Thread-safe: recognizing human actions across shot boundaries

Abstract

We study the task of recognizing human actions in the presence of editing effects. In particular, shot boundaries and shot patterns exist in edited TV material, but they are ignored by existing action recognition algorithms. The goal of this research is to develop a novel algorithm that embraces the existence of shot boundaries and shot patterns to improve human action recognition performance.

Typical video threads 

Figure 1. A typical video sequence. Analyzing edited TV material is challenging due to the existence of shot boundaries. This scene can be divided into shots, and shots can be grouped into threads as illustrated in Figure 2.

Typical video threads 

Figure 2. Shots and threads. This video sequence of an affectionate kiss consists of several interleaving threads. Thread 1 sets the context for the kiss, while Threads 2 and 3 portray the kiss at different angles. Thread 4 shows a dog being amused by the affection between two people. This thread shows a part of the scene, but it is completely irrelevant to the kissing action.

Overview

To develop a method that can recognize human actions in the presence of editing effects, we will perform the following tasks. First, we will collect a new dataset of human actions that can be used to study the occurrence/reoccurrence patterns of human actions in edited TV material. Second, we will develop an algorithm to decompose a video into threads of related shots, removing the discontinuity due to shot boundaries. Third, we will study the benefits of utilizing video threads in recognizing human actions.
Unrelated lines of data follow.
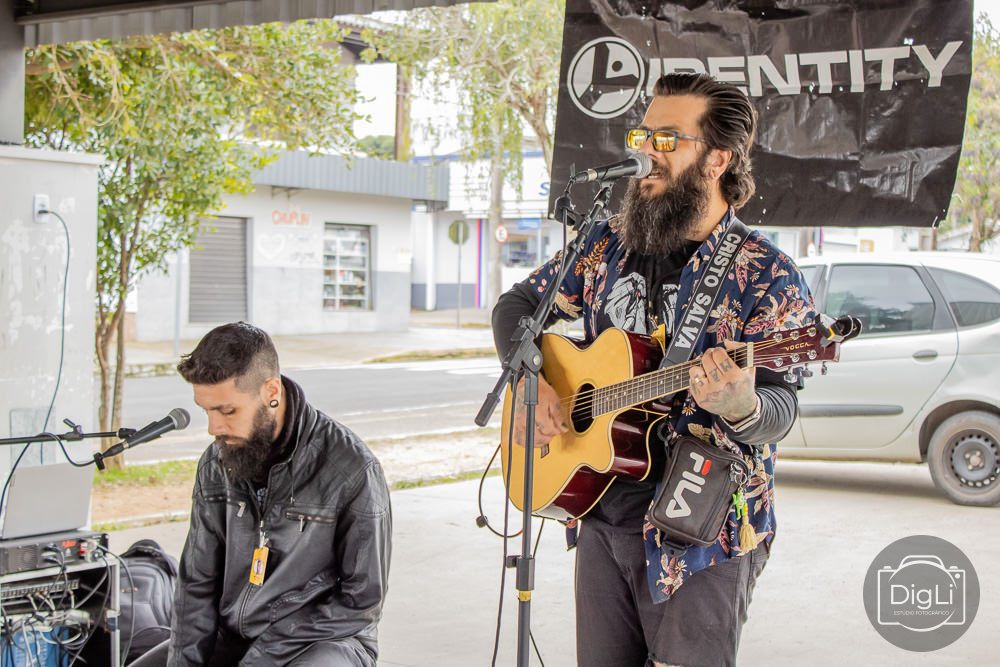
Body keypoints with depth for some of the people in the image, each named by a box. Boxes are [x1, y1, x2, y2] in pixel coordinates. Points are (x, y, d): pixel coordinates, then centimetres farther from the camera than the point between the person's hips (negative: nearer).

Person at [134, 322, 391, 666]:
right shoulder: (216, 463, 1)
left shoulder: (353, 469, -18)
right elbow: (197, 582, 7)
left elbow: (361, 601, -14)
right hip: (231, 635, 6)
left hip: (325, 639, -6)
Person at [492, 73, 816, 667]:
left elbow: (780, 408, -14)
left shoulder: (763, 274, -9)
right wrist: (529, 382, -1)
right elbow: (517, 304, 17)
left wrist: (742, 405, -38)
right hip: (602, 514, 5)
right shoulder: (609, 245, 7)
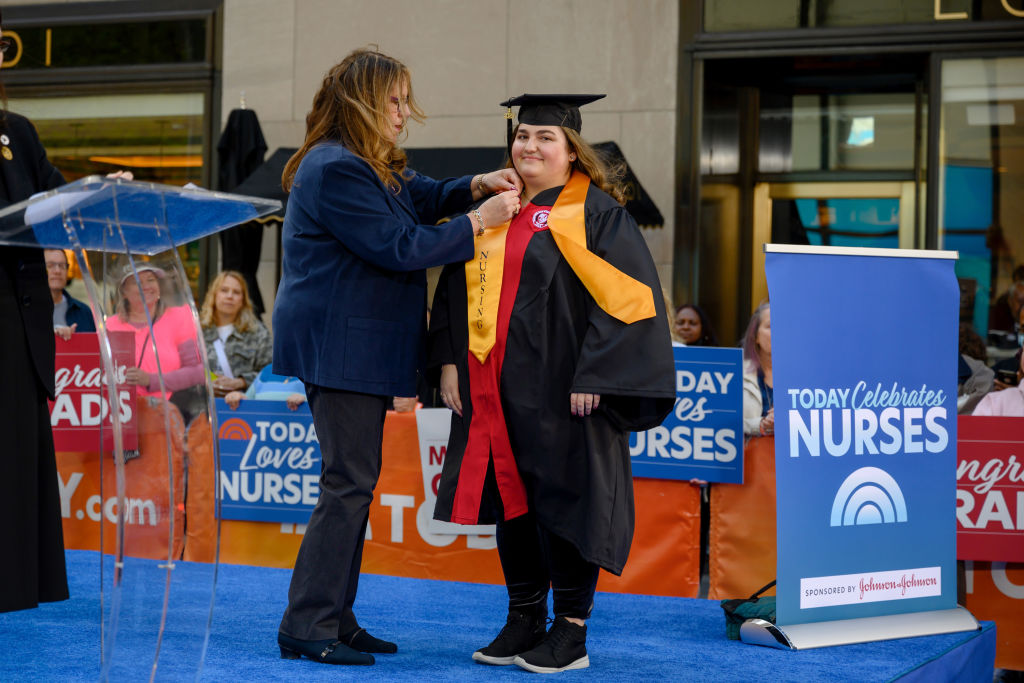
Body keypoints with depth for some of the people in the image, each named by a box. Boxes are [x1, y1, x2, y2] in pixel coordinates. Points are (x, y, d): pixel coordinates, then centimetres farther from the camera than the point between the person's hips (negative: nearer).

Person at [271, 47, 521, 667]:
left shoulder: (371, 166, 15)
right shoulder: (335, 170, -17)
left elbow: (421, 197, 22)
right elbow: (399, 246, -19)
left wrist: (476, 186, 2)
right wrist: (479, 221, -13)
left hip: (360, 347, 11)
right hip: (339, 346, -11)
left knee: (355, 482, 12)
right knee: (349, 483, -10)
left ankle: (335, 620, 19)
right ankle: (307, 627, -5)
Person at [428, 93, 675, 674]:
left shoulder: (595, 212, -5)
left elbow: (626, 297, -12)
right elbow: (455, 291, 17)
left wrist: (593, 377, -18)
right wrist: (449, 362, 6)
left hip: (560, 390, -6)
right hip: (495, 389, 6)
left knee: (563, 500, -2)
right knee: (509, 496, 10)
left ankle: (571, 633, 7)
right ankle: (524, 621, 21)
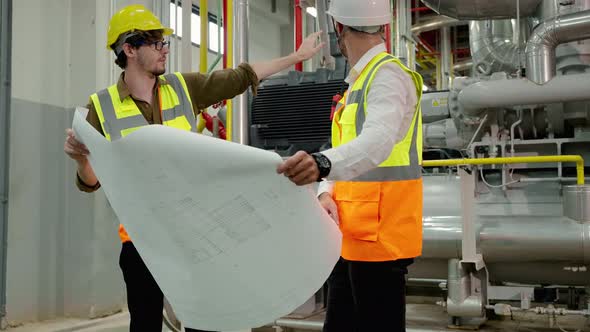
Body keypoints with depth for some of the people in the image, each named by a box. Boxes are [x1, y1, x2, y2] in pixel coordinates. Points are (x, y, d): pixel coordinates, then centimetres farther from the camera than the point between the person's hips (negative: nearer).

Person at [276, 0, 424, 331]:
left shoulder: (389, 76, -13)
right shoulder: (359, 81, 18)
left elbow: (378, 141, -33)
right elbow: (343, 147, 13)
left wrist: (322, 163, -52)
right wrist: (327, 193, -7)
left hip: (378, 236, -9)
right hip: (352, 235, 9)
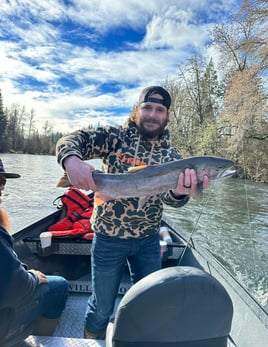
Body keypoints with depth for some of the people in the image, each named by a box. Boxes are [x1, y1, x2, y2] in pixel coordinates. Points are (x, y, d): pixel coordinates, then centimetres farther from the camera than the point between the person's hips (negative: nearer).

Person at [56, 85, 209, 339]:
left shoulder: (171, 155, 0)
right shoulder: (116, 137, -7)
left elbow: (171, 198, -13)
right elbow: (71, 140, -15)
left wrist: (180, 192, -39)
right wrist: (71, 159, -39)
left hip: (148, 240, 3)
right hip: (109, 237, -3)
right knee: (102, 306, 14)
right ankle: (91, 340, 45)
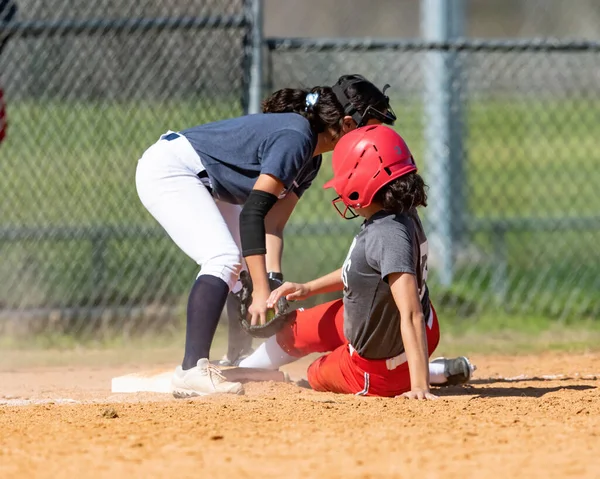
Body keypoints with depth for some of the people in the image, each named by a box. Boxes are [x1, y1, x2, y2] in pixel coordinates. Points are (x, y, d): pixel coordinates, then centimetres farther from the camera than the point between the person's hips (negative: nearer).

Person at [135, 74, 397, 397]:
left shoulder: (311, 160, 4)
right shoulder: (296, 139, -26)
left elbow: (272, 225, 1)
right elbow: (252, 212, -32)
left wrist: (273, 284, -15)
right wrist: (261, 292, -35)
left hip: (203, 185, 11)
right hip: (166, 168, -11)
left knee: (253, 263, 14)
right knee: (225, 259, -24)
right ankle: (192, 371, -31)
Data collection. Due to the lack detailed annotation and contextual surround (video sequences before and after the actions), existing datasets for human actions cannot be used to study the editing structure and the benefits of using shot patterns for recognition. Therefore we propose to collect a new dataset of human actions.

We aim to extract data from a large collection of DVDs. To obtain rough locations of human actions, we will use video-aligned scripts [1]. By searching video-aligned scripts, we will retrieve video samples for several dozens of human actions that frequently occur in TV shows. We aim to collect ten thousands of those video samples. Each video sample will be divided into shots, and Amazon Mechanical Turk (MTurk) will be used to mark the occurrence of human actions in each shot.

Thread decomposition and thread pattern analysis. We will reverse the editing effect and decompose a video into threads [2]. Each thread is an ordered sequence of shots, filming the same scene by the same camera. Recall that a scene is typically filmed by multiple cameras at multiple angles, and a video is composed by cutting and joining video clips from multiple cameras. These video clips are referred to as shots and the transitions between them are shot boundaries. By constructing threads, we remove abrupt discontinues and obtain uninterrupted portrayals of a scene. This is illustrated in Figure 2.

Once video samples have been decomposed into threads and shot-level annotations have been collected, we can study the temporal extent of human actions over shots and threads. This will help us understand the use of cinematic techniques in filming human actions, and this knowledge would be useful in designing algorithms for human action recognition.

Thread-based human action recognition. We propose to consider threads and develop better algorithms for human action recognition. We believe the benefits of considering threads are twofold. First, threads remove abrupt discontinues due to shot boundaries. Second, threads can be used to exclude parts of a video sequence that are irrelevant to the action of interest, as illustrated in Figure 2.

In addition to verifying the benefits of threads, we propose to develop a weakly supervised learning algorithm [3,4] for automated identification of relevant threads. This algorithm will not require detailed annotation at the shot level; it will train a classifier from video samples annotated only with binary labels indicating the presence of an action of interest. A technical novelty of this algorithm will be the ability to extract video sequences outside the action samples and use these video sequences as hard negative examples.

People

Minh Hoai Nguyen and Andrew Zisserman

References

[1] M. Everingham, J. Sivic, and A. Zisserman. “hello! my name is … Buffy” – automatic naming of characters in TV video. In Proceeding of British Machine Vision Conference, 2006.

[2] T. Cour, C. Jordan, E. Milsakaki, and B. Taskar. Movie/script: Alignment and parsing of video and text transcription. In Proceeding of European Conference on Computer Vision, 2008.

[3] M. H. Nguyen, L. Torresani, F. De la Torre, and C. Rother. Weakly supervised discriminative localization and classification: a joint learning process. In Proceeding of International Conference on Computer Vision, 2009.

[4] M. Hoai, L. Torresani, F. De la Torre, and C. Rother. Learning discriminative localization from weakly labeled data. Pattern Recognition, 47(3):1523–1534, 2014.